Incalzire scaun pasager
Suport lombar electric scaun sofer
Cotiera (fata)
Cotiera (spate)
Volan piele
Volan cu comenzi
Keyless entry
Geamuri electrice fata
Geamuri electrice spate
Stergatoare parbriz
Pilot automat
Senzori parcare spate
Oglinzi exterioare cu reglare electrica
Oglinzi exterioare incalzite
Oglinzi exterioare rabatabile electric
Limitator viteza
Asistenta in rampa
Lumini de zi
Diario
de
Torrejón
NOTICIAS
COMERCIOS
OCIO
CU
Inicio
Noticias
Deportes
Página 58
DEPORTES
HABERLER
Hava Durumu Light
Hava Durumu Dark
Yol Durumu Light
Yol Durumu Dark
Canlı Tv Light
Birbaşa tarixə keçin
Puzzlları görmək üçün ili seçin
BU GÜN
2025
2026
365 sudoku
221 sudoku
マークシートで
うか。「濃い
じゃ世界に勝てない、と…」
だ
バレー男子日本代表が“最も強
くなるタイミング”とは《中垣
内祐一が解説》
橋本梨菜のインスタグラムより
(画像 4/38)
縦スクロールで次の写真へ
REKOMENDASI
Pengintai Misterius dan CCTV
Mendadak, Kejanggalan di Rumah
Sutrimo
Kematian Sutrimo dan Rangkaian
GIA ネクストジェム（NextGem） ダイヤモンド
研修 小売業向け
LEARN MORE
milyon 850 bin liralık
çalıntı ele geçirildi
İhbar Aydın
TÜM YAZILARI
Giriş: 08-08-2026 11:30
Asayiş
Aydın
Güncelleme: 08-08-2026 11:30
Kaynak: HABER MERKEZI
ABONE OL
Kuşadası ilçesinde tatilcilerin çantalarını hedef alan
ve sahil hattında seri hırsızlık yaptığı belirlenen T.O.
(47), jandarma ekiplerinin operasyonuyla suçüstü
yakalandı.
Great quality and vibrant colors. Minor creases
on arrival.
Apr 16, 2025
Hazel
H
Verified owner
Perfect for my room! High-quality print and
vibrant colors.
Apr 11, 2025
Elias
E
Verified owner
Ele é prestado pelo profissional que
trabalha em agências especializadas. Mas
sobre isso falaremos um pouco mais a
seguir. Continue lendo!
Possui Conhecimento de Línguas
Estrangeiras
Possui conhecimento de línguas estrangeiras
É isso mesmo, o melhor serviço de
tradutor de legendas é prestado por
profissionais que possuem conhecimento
• • • •
▶ _What you are asked to do_
Reproduce all of the lines above without any alteration.

▶ _Response for this exercise_
Incalzire scaun pasager
Suport lombar electric scaun sofer
Cotiera (fata)
Cotiera (spate)
Volan piele
Volan cu comenzi
Keyless entry
Geamuri electrice fata
Geamuri electrice spate
Stergatoare parbriz
Pilot automat
Senzori parcare spate
Oglinzi exterioare cu reglare electrica
Oglinzi exterioare incalzite
Oglinzi exterioare rabatabile electric
Limitator viteza
Asistenta in rampa
Lumini de zi
Diario
de
Torrejón
NOTICIAS
COMERCIOS
OCIO
CU
Inicio
Noticias
Deportes
Página 58
DEPORTES
HABERLER
Hava Durumu Light
Hava Durumu Dark
Yol Durumu Light
Yol Durumu Dark
Canlı Tv Light
Birbaşa tarixə keçin
Puzzlları görmək üçün ili seçin
BU GÜN
2025
2026
365 sudoku
221 sudoku
マークシートで
うか。「濃い
じゃ世界に勝てない、と…」
だ
バレー男子日本代表が“最も強
くなるタイミング”とは《中垣
内祐一が解説》
橋本梨菜のインスタグラムより
(画像 4/38)
縦スクロールで次の写真へ
REKOMENDASI
Pengintai Misterius dan CCTV
Mendadak, Kejanggalan di Rumah
Sutrimo
Kematian Sutrimo dan Rangkaian
GIA ネクストジェム（NextGem） ダイヤモンド
研修 小売業向け
LEARN MORE
milyon 850 bin liralık
çalıntı ele geçirildi
İhbar Aydın
TÜM YAZILARI
Giriş: 08-08-2026 11:30
Asayiş
Aydın
Güncelleme: 08-08-2026 11:30
Kaynak: HABER MERKEZI
ABONE OL
Kuşadası ilçesinde tatilcilerin çantalarını hedef alan
ve sahil hattında seri hırsızlık yaptığı belirlenen T.O.
(47), jandarma ekiplerinin operasyonuyla suçüstü
yakalandı.
Great quality and vibrant colors. Minor creases
on arrival.
Apr 16, 2025
Hazel
H
Verified owner
Perfect for my room! High-quality print and
vibrant colors.
Apr 11, 2025
Elias
E
Verified owner
Ele é prestado pelo profissional que
trabalha em agências especializadas. Mas
sobre isso falaremos um pouco mais a
seguir. Continue lendo!
Possui Conhecimento de Línguas
Estrangeiras
Possui conhecimento de línguas estrangeiras
É isso mesmo, o melhor serviço de
tradutor de legendas é prestado por
profissionais que possuem conhecimento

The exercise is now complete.